* DATA ENTRIES *
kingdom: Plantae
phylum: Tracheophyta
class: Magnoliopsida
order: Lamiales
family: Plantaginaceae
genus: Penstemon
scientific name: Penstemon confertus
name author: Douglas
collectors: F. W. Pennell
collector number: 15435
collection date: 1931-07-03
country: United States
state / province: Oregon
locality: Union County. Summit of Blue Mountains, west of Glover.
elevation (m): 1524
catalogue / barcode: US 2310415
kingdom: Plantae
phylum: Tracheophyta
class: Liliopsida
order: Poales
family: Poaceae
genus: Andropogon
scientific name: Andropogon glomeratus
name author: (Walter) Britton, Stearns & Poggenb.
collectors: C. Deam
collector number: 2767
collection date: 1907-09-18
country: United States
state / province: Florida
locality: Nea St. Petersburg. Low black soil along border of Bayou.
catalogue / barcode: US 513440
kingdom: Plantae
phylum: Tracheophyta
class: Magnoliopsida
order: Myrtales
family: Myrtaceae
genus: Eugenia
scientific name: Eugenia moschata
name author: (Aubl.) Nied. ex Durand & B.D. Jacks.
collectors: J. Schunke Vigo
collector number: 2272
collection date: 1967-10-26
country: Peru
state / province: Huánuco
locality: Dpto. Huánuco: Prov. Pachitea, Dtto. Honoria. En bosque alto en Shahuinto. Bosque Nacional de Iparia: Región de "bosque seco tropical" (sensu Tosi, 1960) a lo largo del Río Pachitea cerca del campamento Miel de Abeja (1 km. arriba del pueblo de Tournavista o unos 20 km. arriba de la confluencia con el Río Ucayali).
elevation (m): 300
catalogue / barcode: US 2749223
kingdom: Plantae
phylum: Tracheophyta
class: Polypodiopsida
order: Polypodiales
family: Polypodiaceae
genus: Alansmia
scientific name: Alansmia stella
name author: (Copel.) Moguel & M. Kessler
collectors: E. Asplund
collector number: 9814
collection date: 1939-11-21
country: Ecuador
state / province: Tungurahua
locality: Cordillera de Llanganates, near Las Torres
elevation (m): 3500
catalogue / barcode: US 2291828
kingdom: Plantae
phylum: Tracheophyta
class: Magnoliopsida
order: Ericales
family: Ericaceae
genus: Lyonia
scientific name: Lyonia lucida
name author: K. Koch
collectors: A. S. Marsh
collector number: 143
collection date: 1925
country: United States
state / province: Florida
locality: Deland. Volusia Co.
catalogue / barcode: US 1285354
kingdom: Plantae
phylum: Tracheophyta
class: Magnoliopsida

* GIVEN PROBLEM *
Copy out every one of the records above, line for line, with no changes.

* COMPLETE RESPONSE *
kingdom: Plantae
phylum: Tracheophyta
class: Magnoliopsida
order: Lamiales
family: Plantaginaceae
genus: Penstemon
scientific name: Penstemon confertus
name author: Douglas
collectors: F. W. Pennell
collector number: 15435
collection date: 1931-07-03
country: United States
state / province: Oregon
locality: Union County. Summit of Blue Mountains, west of Glover.
elevation (m): 1524
catalogue / barcode: US 2310415
kingdom: Plantae
phylum: Tracheophyta
class: Liliopsida
order: Poales
family: Poaceae
genus: Andropogon
scientific name: Andropogon glomeratus
name author: (Walter) Britton, Stearns & Poggenb.
collectors: C. Deam
collector number: 2767
collection date: 1907-09-18
country: United States
state / province: Florida
locality: Nea St. Petersburg. Low black soil along border of Bayou.
catalogue / barcode: US 513440
kingdom: Plantae
phylum: Tracheophyta
class: Magnoliopsida
order: Myrtales
family: Myrtaceae
genus: Eugenia
scientific name: Eugenia moschata
name author: (Aubl.) Nied. ex Durand & B.D. Jacks.
collectors: J. Schunke Vigo
collector number: 2272
collection date: 1967-10-26
country: Peru
state / province: Huánuco
locality: Dpto. Huánuco: Prov. Pachitea, Dtto. Honoria. En bosque alto en Shahuinto. Bosque Nacional de Iparia: Región de "bosque seco tropical" (sensu Tosi, 1960) a lo largo del Río Pachitea cerca del campamento Miel de Abeja (1 km. arriba del pueblo de Tournavista o unos 20 km. arriba de la confluencia con el Río Ucayali).
elevation (m): 300
catalogue / barcode: US 2749223
kingdom: Plantae
phylum: Tracheophyta
class: Polypodiopsida
order: Polypodiales
family: Polypodiaceae
genus: Alansmia
scientific name: Alansmia stella
name author: (Copel.) Moguel & M. Kessler
collectors: E. Asplund
collector number: 9814
collection date: 1939-11-21
country: Ecuador
state / province: Tungurahua
locality: Cordillera de Llanganates, near Las Torres
elevation (m): 3500
catalogue / barcode: US 2291828
kingdom: Plantae
phylum: Tracheophyta
class: Magnoliopsida
order: Ericales
family: Ericaceae
genus: Lyonia
scientific name: Lyonia lucida
name author: K. Koch
collectors: A. S. Marsh
collector number: 143
collection date: 1925
country: United States
state / province: Florida
locality: Deland. Volusia Co.
catalogue / barcode: US 1285354
kingdom: Plantae
phylum: Tracheophyta
class: Magnoliopsida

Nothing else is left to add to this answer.